Some of the issues in audio recording are unwanted sounds. Whether speaking or singing, rogue noises can obtrude on your audio, making it flawed or completely unusable.
Even if you invest in the best microphone, there is a probability the result of your recording will not be perfect because sometimes they cannot regulate unwanted noise.
To solve this problem, artists use pop filters and foam mic covers to screen out extra noises, which results in clear audio. However, each item functions differently and is not used in the same situation.
Each one functions better with particular microphones.
To help you determine which one is the best for your needs, we will discuss foam mic cover vs. pop filter and when they are best to use.
Which Filter is Better: Foam Mic Cover vs. Pop Filter
While both a mic cover and a pop filter eliminate unwanted noise produced by wind blowing on the microphone, they have some differences.
If you choose between a foam and a pop filter, comparing the two is crucial and determining their differences.
What is a Foam Mic Cover?
A foam mic cover, also called a windscreen, is a porous and polyurethane cylinder fitted on a microphone’s grille.
Its purpose is to block out the sound of the wind to produce flawless audio. Foam mic covers are about half an inch thick.
Some mics are manufactured with custom-sized foam mic covers. There are also universal foam mic covers that can fit over various microphones. They are affordable and portable and protect the mic against moisture.
A foam mic cover eliminates low-frequency interference caused by bursts of air. It will also hinder air from all sides instead of only the front.
Foam mic covers are ideal for outdoor recordings or presentations that have to sound clean and free from wind noises. This is the best option if you are in a situation that is a one-time opportunity and it is impossible to do over.
- Pairs with omnidirectional mics
- Minimize extra background noise
- An excellent choice for working outdoors to capture sound with less wind interference
- Easy to use
- Less effective in reducing plosives compared to pop filters
- Some high frequencies are absorbed by the foam, making the sound of your recording dull
- The foam dries out eventually, and the flakes may fall off into the microphone.
What is a Pop Filter?
A pop filter is a device that looks like a lollipop placed between a microphone and the person talking or singing. Its purpose is to filter plosives or the popping sounds produced when you expel sharp gusts of air.
Condenser mics are more prone to plosives compared to other mics.
Pop filters also minimize fricatives or sibilance. Sibilance is the hissing sound caused by pronouncing or singing an Sh or S sound.
This device is excellent for indoor use to eliminate plosives and sibilance when utilizing voiceover microphones. Your audio may sound amateur and abrasive if you do not use a pop filter.
They are essential when doing high-quality voiceovers, YouTube videos, and podcasts that will keep your listeners engaged.

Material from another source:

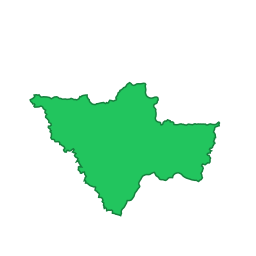 Serra do Salitre, Minas Gerais, Brazil, rotated 48°
{"feature_id": "56859067B6682563181647", "entity_name": "Serra do Salitre", "entity_type": "district", "adm_level": 2, "iso_a3": "BRA", "parent_name": "Brazil", "parent_adm1": "Minas Gerais", "projection": "orthographic", "projection_center": [-46.658, -19.126], "detail": "fine", "context": "isolated", "style": "filled", "palette": "green", "viewbox_px": 256, "rotation_deg": 48, "n_neighbors": 0, "source": "geoboundaries", "source_scale": "gbopen_adm2", "svg_char_len": 5866}
<svg xmlns="http://www.w3.org/2000/svg" viewBox="0 0 256 256"><g transform="rotate(48 128 128)"><path d="M184.4,56.6L184.2,57.9L184.3,59.6L183.7,61.0L182.7,62.1L181.6,63.1L180.2,63.9L179.5,65.1L179.2,66.2L178.8,67.1L177.9,67.8L177.0,67.8L176.3,68.6L175.4,69.5L174.5,70.6L173.8,71.2L173.1,72.1L172.0,73.1L171.1,74.6L169.7,75.4L169.1,76.7L168.8,77.8L166.7,79.6L165.7,80.3L165.2,81.4L165.0,82.7L164.1,83.3L163.3,84.0L162.4,84.3L161.7,85.2L160.7,85.6L159.9,86.6L159.4,87.7L158.8,88.8L158.0,89.8L156.2,91.5L155.3,91.0L154.4,90.5L153.4,90.8L152.6,91.5L151.8,92.4L150.9,91.8L149.9,92.4L148.4,93.1L148.5,94.9L147.5,95.9L147.5,97.0L147.4,98.0L148.0,98.8L148.5,100.0L147.9,101.3L146.9,101.0L146.1,100.4L145.0,100.5L144.2,101.3L143.2,101.8L142.1,102.2L140.8,102.1L139.4,101.5L138.6,100.7L137.9,99.4L136.6,98.0L135.4,97.0L133.8,96.1L132.8,94.9L131.8,94.8L129.8,94.7L128.9,94.3L128.0,92.9L128.4,91.3L128.8,90.3L128.4,89.0L127.6,88.1L127.4,86.9L126.4,86.1L125.2,85.6L124.1,86.1L123.5,86.8L122.9,87.7L122.4,89.1L121.8,90.2L121.3,90.9L120.2,91.7L119.3,92.2L118.3,92.5L117.4,92.7L116.4,92.7L115.1,92.3L114.0,91.8L113.1,91.2L112.2,90.0L111.3,89.0L109.4,87.8L108.2,87.0L107.4,85.6L106.2,85.6L105.1,86.6L104.3,88.0L103.4,89.3L102.7,90.1L101.9,90.9L101.1,92.0L100.8,93.7L100.3,95.1L99.5,95.7L98.5,96.1L97.2,96.0L95.4,96.4L95.1,98.1L95.0,99.5L95.3,100.8L95.8,101.9L95.6,103.1L95.1,104.3L95.3,105.8L95.1,107.5L94.7,108.9L95.4,109.6L95.4,110.8L95.3,111.8L96.0,112.8L96.7,114.2L96.9,115.7L97.6,117.0L98.7,117.0L99.2,118.0L98.6,119.7L98.1,121.1L97.0,121.6L95.2,123.0L95.6,124.5L96.2,125.6L95.8,126.5L94.8,126.9L94.8,128.3L93.9,128.8L92.8,129.0L91.9,130.3L91.2,131.4L89.9,133.9L89.0,135.1L88.8,136.5L87.7,137.6L86.4,138.5L85.0,138.7L83.6,138.9L82.0,138.6L81.0,137.9L80.0,138.1L78.9,137.9L77.4,137.5L76.1,136.3L75.2,137.4L73.9,139.4L73.3,140.6L73.3,142.1L72.5,142.7L73.4,144.8L73.2,146.0L72.7,147.4L71.5,148.1L70.7,149.2L69.3,149.7L67.9,150.5L67.6,151.9L65.8,154.3L64.8,154.9L64.1,155.7L62.7,157.5L61.0,158.2L60.3,159.1L59.4,159.4L58.0,159.6L56.9,160.3L56.3,161.2L55.7,162.0L55.3,163.9L55.0,165.3L53.9,165.7L52.7,166.0L51.8,166.7L50.7,167.5L48.2,170.0L47.5,171.1L46.9,171.9L45.8,172.0L44.7,172.1L43.8,171.9L43.4,173.0L42.4,173.5L41.6,174.4L40.7,175.7L42.3,176.4L42.4,178.0L42.2,179.7L41.9,180.6L41.6,181.8L42.5,182.3L43.7,182.5L45.1,182.3L46.4,182.7L47.4,181.5L48.4,181.7L48.8,183.3L50.1,183.3L52.3,180.6L53.0,179.4L53.3,178.1L54.5,177.5L55.7,177.4L56.7,177.9L58.4,177.7L59.7,177.3L60.2,178.5L61.1,179.5L63.5,179.2L63.8,180.2L64.1,181.3L65.0,182.1L66.2,181.9L67.1,181.8L68.0,181.9L69.0,181.8L70.1,182.3L70.9,183.1L71.8,182.7L73.0,182.3L74.5,183.1L74.5,184.5L73.4,185.9L74.3,186.9L75.4,186.9L76.5,186.4L77.6,187.2L78.6,187.0L78.7,188.4L80.1,188.2L81.2,188.7L82.0,189.7L82.9,190.5L83.6,191.9L85.5,192.1L86.7,190.9L87.6,190.6L88.5,191.1L89.4,191.3L90.3,190.4L90.9,189.6L91.6,188.8L92.5,188.5L93.5,188.7L94.6,189.7L95.6,188.8L97.3,188.7L98.4,188.1L99.4,188.1L100.7,188.5L101.2,190.6L102.7,191.0L103.7,190.9L104.6,189.9L103.8,188.4L104.8,187.3L105.7,187.1L106.3,186.2L106.6,184.8L106.6,183.7L106.9,182.5L107.9,182.5L108.6,183.9L108.7,185.3L110.1,184.8L111.1,184.0L112.2,183.8L112.3,185.1L112.7,186.2L114.0,186.4L115.3,186.2L116.3,185.7L117.4,185.7L118.0,186.9L118.6,188.8L119.1,187.5L119.8,186.8L120.7,187.6L121.7,187.9L123.4,188.1L124.7,188.4L126.0,188.5L125.0,189.5L124.0,189.9L123.8,190.9L124.9,191.8L125.8,193.0L127.1,192.8L128.6,192.9L129.7,193.5L130.6,192.7L130.5,191.3L131.6,189.9L132.8,190.7L133.7,191.2L134.9,191.2L136.1,191.6L136.1,192.9L136.8,193.7L137.2,194.7L138.0,195.9L138.6,194.9L139.6,195.2L140.5,196.4L141.1,195.7L142.1,195.2L145.1,194.8L146.5,194.2L147.6,193.5L148.6,193.1L149.3,192.2L150.3,191.7L152.1,194.1L153.1,193.9L154.2,193.5L155.5,193.7L157.1,193.3L158.3,193.8L159.0,195.1L159.9,196.2L161.9,194.3L163.4,194.3L165.0,195.0L165.2,196.3L166.1,196.5L167.1,196.1L168.2,196.8L168.7,197.7L169.6,198.2L170.5,197.9L170.8,198.9L171.9,199.4L172.0,198.4L173.0,197.9L174.1,198.3L175.2,199.2L175.7,198.2L176.1,197.2L177.1,196.5L178.0,195.1L179.1,194.9L180.9,196.6L181.8,195.8L182.6,195.2L183.8,194.8L184.7,194.1L187.2,192.5L188.2,192.1L187.4,190.7L186.9,189.8L186.0,189.4L185.2,188.5L184.6,187.3L184.4,186.0L184.4,184.7L184.2,183.4L183.7,182.1L183.2,180.6L182.7,179.2L181.9,178.0L181.4,177.1L182.2,176.3L182.9,175.4L183.6,174.1L183.5,172.2L183.1,170.7L182.9,169.6L181.4,167.1L180.8,165.8L180.7,164.5L180.3,162.9L179.9,161.4L179.7,160.2L179.6,159.1L179.1,158.2L177.0,157.6L175.9,156.6L175.4,155.3L175.0,154.2L174.8,153.1L174.3,151.8L173.8,150.3L173.6,149.0L173.9,147.9L174.3,146.6L174.8,145.6L176.6,143.7L177.2,142.6L177.3,141.4L178.1,138.9L178.7,138.1L180.1,138.4L181.1,138.8L182.2,139.0L183.6,138.7L184.7,138.4L185.6,138.4L186.6,138.7L187.6,138.6L188.5,138.0L189.9,136.5L191.2,135.8L192.1,135.1L192.4,134.0L192.4,132.8L192.2,131.6L192.6,130.3L194.7,128.1L193.7,126.7L193.3,125.1L193.4,123.6L193.7,122.7L194.1,121.7L195.1,120.4L196.6,119.7L198.0,119.2L199.5,119.2L200.8,119.2L201.9,118.9L203.2,118.5L204.4,118.0L205.3,117.5L207.6,116.1L208.8,115.5L209.8,114.8L210.6,114.1L211.7,113.3L212.6,112.2L213.8,111.8L214.9,111.4L215.0,110.2L214.9,109.0L215.3,108.1L214.8,106.0L213.3,105.4L212.4,104.7L211.5,104.3L210.5,104.1L209.8,101.6L208.9,100.4L208.4,99.2L207.5,98.7L206.5,98.4L205.5,98.7L204.8,97.4L204.8,96.4L205.8,96.0L206.9,95.3L207.2,92.0L208.3,91.1L208.1,89.8L207.3,89.0L206.2,88.1L205.6,86.8L204.2,86.7L202.6,86.1L201.5,87.0L200.6,86.9L200.2,86.0L200.7,84.6L201.6,83.6L200.5,82.6L200.8,81.3L199.8,81.7L198.3,81.7L198.0,80.3L198.9,79.4L198.9,78.1L198.2,77.4L198.1,76.3L197.4,75.2L197.6,73.8L196.5,73.2L195.5,73.7L194.8,72.6L194.4,71.4L193.4,70.6L193.8,69.4L192.0,68.2L191.2,67.6L189.8,67.2L188.3,67.2L187.5,66.0L187.0,64.7L186.3,63.9L185.7,63.1L185.8,62.0L186.4,60.9L186.7,59.9L187.3,58.7L186.1,58.0L185.5,56.7L184.4,56.6Z" fill="#22c55e" stroke="#15803d" stroke-width="1.5"/></g></svg>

- It minimizes sibilance and plosives.
- Get rid of issues with low and high-end, which makes the recording easy to edit.

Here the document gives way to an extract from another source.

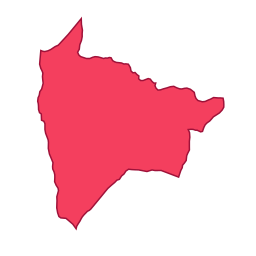 Pitangueiras, São Paulo, Brazil (Equal Earth projection), rotated 185°
{"feature_id": "56859067B99989140869249", "entity_name": "Pitangueiras", "entity_type": "district", "adm_level": 2, "iso_a3": "BRA", "parent_name": "Brazil", "parent_adm1": "São Paulo", "projection": "equal_earth", "projection_center": [-48.264, -21.003], "detail": "fine", "context": "isolated", "style": "filled", "palette": "rose", "viewbox_px": 256, "rotation_deg": 185, "n_neighbors": 0, "source": "geoboundaries", "source_scale": "gbopen_adm2", "svg_char_len": 2381}
<svg xmlns="http://www.w3.org/2000/svg" viewBox="0 0 256 256"><g transform="rotate(185 128 128)"><path d="M34.4,157.1L34.6,159.8L35.0,162.8L35.9,166.0L38.7,166.0L40.7,165.8L45.4,165.8L48.5,163.8L50.2,163.0L53.4,161.2L56.2,160.6L58.3,161.0L60.8,161.5L62.8,163.3L64.1,165.9L65.1,169.3L69.2,172.0L72.8,172.9L75.4,172.4L77.7,171.6L79.7,171.5L81.9,172.0L83.8,172.6L86.0,173.5L89.4,172.8L92.6,171.4L96.4,170.0L99.0,168.8L101.5,168.4L103.6,170.2L104.8,172.5L104.3,175.2L106.2,175.0L108.3,176.6L110.0,178.6L112.2,179.0L114.9,177.7L117.1,176.6L119.6,176.4L121.7,178.0L121.7,180.8L123.7,182.0L125.8,183.9L127.9,183.4L130.0,185.1L130.9,188.4L133.2,191.6L135.7,191.7L137.7,191.4L140.1,192.2L142.9,192.3L145.2,192.3L147.4,192.9L149.2,193.8L151.0,196.5L152.8,196.6L154.6,195.8L156.6,195.8L158.4,195.1L160.7,195.6L163.9,196.2L167.0,196.2L169.3,195.4L172.1,193.9L175.5,193.6L178.5,194.3L181.4,195.0L183.4,196.5L184.8,199.1L183.4,202.2L183.3,206.7L182.0,211.2L181.6,215.0L181.9,218.1L181.9,221.4L183.4,227.1L184.1,232.9L195.7,216.0L204.7,204.4L207.6,202.8L209.5,201.3L211.7,199.5L214.5,197.9L217.6,196.9L219.6,197.0L221.6,197.6L221.6,183.9L220.1,179.9L218.6,177.4L217.6,175.3L217.7,171.8L217.1,168.4L216.4,165.2L217.4,159.3L219.0,156.5L219.3,152.8L220.2,150.3L220.3,146.8L219.5,144.4L219.1,142.1L218.7,138.6L217.5,135.6L215.6,134.4L215.2,131.2L214.8,128.2L212.4,127.4L211.1,125.0L210.6,119.2L209.6,115.6L206.5,109.2L206.0,106.8L205.6,100.7L204.0,95.2L202.3,92.0L199.7,86.9L199.8,83.2L199.4,80.6L197.8,77.8L196.9,75.1L196.6,72.6L196.4,68.1L194.5,64.6L192.4,61.9L191.8,59.5L192.9,53.3L192.4,49.4L192.2,45.6L192.0,42.2L190.7,37.4L189.1,33.8L187.1,32.6L181.9,32.6L179.6,31.0L174.6,27.4L170.9,23.1L170.5,25.8L169.0,28.8L167.8,31.0L166.9,33.2L165.8,35.5L164.2,37.8L162.7,39.6L161.2,41.5L159.5,42.5L158.0,44.0L147.8,58.8L145.7,61.9L142.8,66.1L139.8,69.3L136.5,72.6L134.5,75.1L132.1,76.1L130.2,79.7L128.0,81.8L126.3,85.0L123.8,87.0L120.8,86.9L117.5,87.0L113.9,87.2L105.3,86.3L100.4,88.3L97.4,88.0L91.3,88.6L73.3,83.5L72.6,86.6L71.7,90.3L70.5,93.2L70.4,95.7L68.9,97.8L67.2,100.7L67.1,105.5L66.2,108.3L64.9,111.5L65.2,114.4L65.7,120.1L65.6,124.2L66.3,128.8L67.9,131.7L65.2,132.2L63.0,132.3L60.7,131.7L58.9,131.8L55.3,130.5L53.5,131.1L52.5,135.1L51.4,137.9L49.7,140.0L47.2,142.1L45.6,144.2L43.9,146.6L41.8,148.2L38.2,151.0L35.7,154.2L34.4,157.1Z" fill="#f43f5e" stroke="#9f1239" stroke-width="1.5"/></g></svg>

- Safeguard the microphone from saliva, which may corrode it
- Easy to use
- It helps users stay the proper distance from the mic when adequately placed.
- Less effective in reducing background noise compared to foam mic cover.

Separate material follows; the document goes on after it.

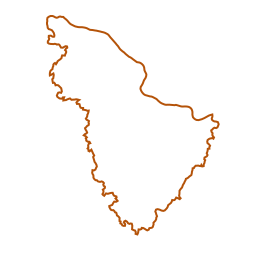 the district of Passos, Minas Gerais, Brazil, rotated 5°
{"feature_id": "56859067B86797639547756", "entity_name": "Passos", "entity_type": "district", "adm_level": 2, "iso_a3": "BRA", "parent_name": "Brazil", "parent_adm1": "Minas Gerais", "projection": "albers", "projection_center": [-46.64, -20.726], "detail": "fine", "context": "isolated", "style": "outline", "palette": "amber", "viewbox_px": 256, "rotation_deg": 5, "n_neighbors": 0, "source": "geoboundaries", "source_scale": "gbopen_adm2", "svg_char_len": 5765}
<svg xmlns="http://www.w3.org/2000/svg" viewBox="0 0 256 256"><g transform="rotate(5 128 128)"><path d="M210.8,107.2L209.2,107.8L207.6,108.5L203.3,111.4L200.8,112.8L197.6,114.0L195.5,114.0L194.0,113.4L192.7,112.5L191.8,111.6L191.4,110.5L191.0,109.1L190.9,107.3L190.7,106.0L190.2,104.6L189.3,103.2L188.1,102.3L186.8,101.7L185.2,101.5L183.5,101.5L181.0,101.8L179.8,101.9L178.6,101.8L177.2,101.5L174.9,101.0L173.7,100.8L172.5,101.2L170.4,101.2L167.4,101.2L164.9,101.4L163.9,101.6L162.3,101.4L159.7,100.6L158.1,99.9L156.5,98.8L155.3,97.9L154.2,96.9L153.3,96.4L150.9,95.4L149.7,94.9L148.4,94.6L147.1,94.6L144.0,94.0L142.3,93.7L140.7,92.9L139.2,91.5L138.3,90.4L137.6,89.2L137.0,87.9L137.1,86.0L138.4,83.5L139.0,81.9L139.4,80.3L139.8,79.0L141.1,76.6L141.6,74.7L141.6,72.9L140.9,71.6L140.1,70.4L139.4,69.1L138.8,66.2L137.8,64.4L136.5,63.2L135.1,62.3L133.8,61.8L131.1,61.6L127.0,59.1L125.5,58.1L124.2,57.4L122.9,57.0L119.5,54.7L118.4,53.8L117.3,52.9L116.0,52.2L114.9,51.4L113.9,50.7L112.8,49.7L112.0,48.7L111.0,47.4L109.3,45.8L108.5,44.9L103.8,40.4L102.6,39.3L100.6,37.1L99.5,36.3L98.3,35.8L96.5,35.1L95.1,34.8L93.6,34.6L91.9,34.3L88.2,33.8L86.4,33.7L84.3,33.5L83.2,33.5L81.6,33.5L80.0,32.9L78.6,32.3L77.1,31.9L75.4,31.7L73.7,31.6L70.6,31.8L69.5,31.8L66.6,31.4L65.2,30.9L63.7,30.3L62.4,29.8L61.3,29.2L60.1,28.2L58.1,26.2L56.4,24.9L55.1,24.1L53.9,23.0L52.0,23.1L50.6,22.8L49.4,23.3L48.3,24.1L47.1,24.4L45.7,24.0L44.2,23.3L43.0,23.0L41.0,23.2L39.4,24.1L38.2,25.2L38.0,26.9L38.3,28.6L38.1,30.1L38.3,31.7L38.9,33.3L39.3,35.2L40.4,36.4L41.7,36.6L43.6,37.2L44.9,38.6L45.8,39.8L46.6,42.0L46.5,43.4L45.4,43.7L44.2,43.3L43.1,42.7L41.1,43.1L41.1,44.7L41.8,46.0L41.3,47.4L40.6,48.5L40.7,50.1L41.8,50.8L43.5,51.0L46.6,50.9L47.8,50.5L49.0,50.7L50.0,51.1L51.1,50.7L52.3,51.0L53.2,52.2L54.2,53.7L56.1,53.7L57.7,52.5L58.9,51.9L60.2,52.1L60.5,53.3L59.2,54.5L58.5,55.9L59.7,56.9L59.8,58.2L59.2,59.6L58.8,61.4L57.4,61.4L56.1,61.4L55.8,62.5L55.7,64.1L54.6,65.4L52.9,66.8L52.0,67.7L51.6,69.0L50.7,70.7L49.6,69.6L48.6,70.4L48.1,71.5L48.2,72.7L47.7,74.2L47.6,76.0L46.7,76.7L45.7,78.0L45.4,79.7L45.4,81.0L45.6,82.4L46.7,81.8L47.7,81.0L48.9,80.2L49.4,81.6L49.2,85.0L48.3,86.0L48.9,88.4L49.3,89.6L50.5,89.3L51.4,90.2L52.1,91.8L53.3,91.4L54.9,91.6L58.0,94.2L58.5,95.9L58.9,97.3L58.3,98.8L56.7,98.5L55.4,98.9L54.8,100.3L54.3,101.9L54.9,103.1L56.0,103.8L57.2,104.5L58.7,104.6L59.8,104.5L60.4,103.2L61.7,103.0L61.2,104.7L61.2,106.2L62.6,105.8L63.8,105.6L64.8,104.9L66.0,104.3L67.6,103.6L69.2,104.8L72.5,104.3L73.8,103.9L75.3,104.0L76.9,104.3L75.5,105.5L74.4,107.1L75.1,108.5L76.6,108.2L77.7,108.6L78.2,110.4L79.0,111.9L80.3,112.1L81.5,112.0L81.5,113.6L82.9,113.7L84.6,113.9L86.0,114.4L87.3,114.1L87.2,115.6L86.8,117.3L86.3,118.4L86.4,119.6L86.0,120.9L85.2,122.4L86.1,123.4L87.2,123.8L88.5,124.5L88.2,126.1L88.7,127.2L88.5,128.6L87.2,129.4L86.2,130.8L85.2,131.9L85.8,133.2L86.6,134.2L87.2,135.1L87.7,136.2L86.9,137.1L85.6,137.9L84.6,139.1L86.6,139.9L87.8,140.9L86.8,141.9L87.4,142.9L87.5,144.2L89.0,145.1L90.8,145.1L91.7,146.4L90.4,146.9L90.0,148.0L89.8,149.1L90.2,150.6L89.5,152.0L90.6,152.7L90.6,154.2L91.7,154.7L93.4,152.8L94.3,154.4L95.2,156.0L95.9,157.2L96.7,158.3L95.8,159.9L97.1,163.1L97.6,164.6L98.7,165.8L99.8,167.5L100.3,169.1L99.6,170.7L99.2,172.2L97.8,173.2L96.3,173.1L96.3,174.5L96.2,175.8L96.9,177.2L97.6,178.0L97.8,179.2L97.9,180.5L98.9,181.8L100.2,182.8L101.5,182.7L102.5,183.7L103.7,184.0L104.9,184.1L106.4,183.5L107.8,184.0L108.8,185.0L108.3,186.5L108.8,187.7L110.1,188.4L110.2,189.7L109.3,190.7L108.3,191.6L109.1,192.9L109.0,194.8L108.3,196.1L109.0,196.9L110.2,197.6L111.8,195.1L113.7,195.3L115.4,194.6L116.9,194.1L118.4,193.9L119.1,195.6L120.1,196.7L122.4,197.2L122.7,198.3L121.7,199.3L122.9,200.4L124.0,201.5L122.9,202.4L121.8,202.6L120.7,202.5L120.0,203.6L119.0,206.0L116.1,207.4L116.4,208.6L117.1,209.6L118.0,210.9L119.4,211.3L120.6,211.1L121.8,212.1L122.4,213.1L123.7,213.4L124.2,214.7L124.6,216.1L125.6,216.6L126.5,217.3L127.5,218.4L127.5,219.9L127.7,221.5L128.8,221.8L128.7,223.7L130.0,224.2L130.8,225.5L132.2,225.9L133.5,225.7L133.6,224.3L133.1,223.2L132.1,222.6L132.4,221.4L133.6,220.6L135.2,221.4L136.4,222.9L137.8,223.4L138.8,222.9L140.1,223.0L140.8,224.9L140.9,228.6L142.6,229.3L143.9,229.5L144.8,230.9L144.8,232.8L146.6,233.2L147.2,231.4L147.4,228.1L148.9,228.1L150.2,227.5L150.4,226.3L151.8,226.3L153.3,226.9L154.5,227.6L156.1,228.3L157.5,227.5L158.0,225.9L160.4,225.3L161.3,224.4L161.9,221.7L161.6,220.3L162.4,219.1L163.3,218.1L164.0,216.5L164.0,214.7L164.6,213.4L163.7,211.6L163.2,210.1L162.5,208.9L163.0,206.9L164.3,206.3L165.7,206.4L167.0,206.7L168.5,207.3L170.4,207.5L171.8,206.9L173.6,204.7L174.4,203.1L174.7,201.4L176.0,200.2L177.4,198.8L178.0,197.4L178.3,195.9L179.4,196.0L180.6,195.7L181.4,194.6L182.1,193.1L183.8,193.6L185.7,194.4L186.5,193.4L185.4,192.4L184.8,190.8L185.0,189.3L184.9,187.8L184.8,186.0L185.5,184.7L186.2,183.6L187.0,182.6L187.3,181.5L187.6,180.2L188.1,179.1L188.7,178.0L189.2,176.4L189.9,174.9L190.1,173.6L191.4,172.9L192.4,172.1L193.1,171.2L194.1,170.3L195.2,169.4L195.5,167.5L195.5,166.0L195.9,164.3L195.9,162.5L197.1,162.2L197.7,160.8L198.9,159.6L199.9,159.6L201.1,159.3L202.6,159.6L203.9,159.6L204.3,158.4L205.3,159.8L206.7,159.4L206.6,157.6L207.2,156.2L207.3,154.6L207.7,153.3L206.7,152.5L206.8,150.8L208.0,150.0L209.0,149.3L209.6,148.0L208.6,146.3L209.1,144.8L209.3,143.4L209.3,141.8L210.9,141.5L210.7,140.0L211.3,138.5L210.2,137.3L208.5,136.1L208.1,134.5L208.4,133.0L209.5,132.0L210.5,131.4L212.9,130.7L214.0,131.2L214.5,129.9L213.4,128.9L212.6,127.6L212.7,125.8L211.5,124.5L211.1,123.1L212.1,122.2L212.8,121.2L214.0,120.2L215.8,120.4L217.0,119.6L217.6,117.9L218.0,116.3L217.0,114.3L215.0,113.9L213.4,113.9L212.0,113.3L210.9,112.4L210.6,111.1L211.0,109.9L211.1,108.7L210.8,107.2Z" fill="none" stroke="#b45309" stroke-width="2"/></g></svg>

- May suffer from the proximity effect
- It blocks your face if you are doing video work
- Some metal pop filters whistle
- Difficulty seeing the copy if you are doing a voiceover work
Buying a Microphone Filter? Here Are Some Things to Consider
Microphone filters have various features and characteristics, and each type has different uses. To ensure you are buying the right one for your need, consider these essential factors:
Microphone filters come in different sizes. A smaller mic filter may be the best if you have a more miniature mic. Also, keep in mind that larger filters may weigh down your microphone.
Thus, you should make sure the size of your microphone filter fits your mic properly.
Ensure the filter can be installed easily and stays put.
Curved filters can accommodate performers who move freely and provide more microphone coverage. While flat filters are more affordable; however, you have to be careful when singing or speaking directly into the mic to avoid creating plosives.
Microphone filters come in various materials, and every material provides different results. Woven nylon filters produce a more classic sound, while metal mesh filters offer a more modern style.
Choosing the Right Mic Filter
Foam mic cover and pop filters are valuable devices in recording audio. Whether creating music or recording a voiceover, it is best to have the right equipment for quality results.
If you are unsure which to use, this article should point you on the right track.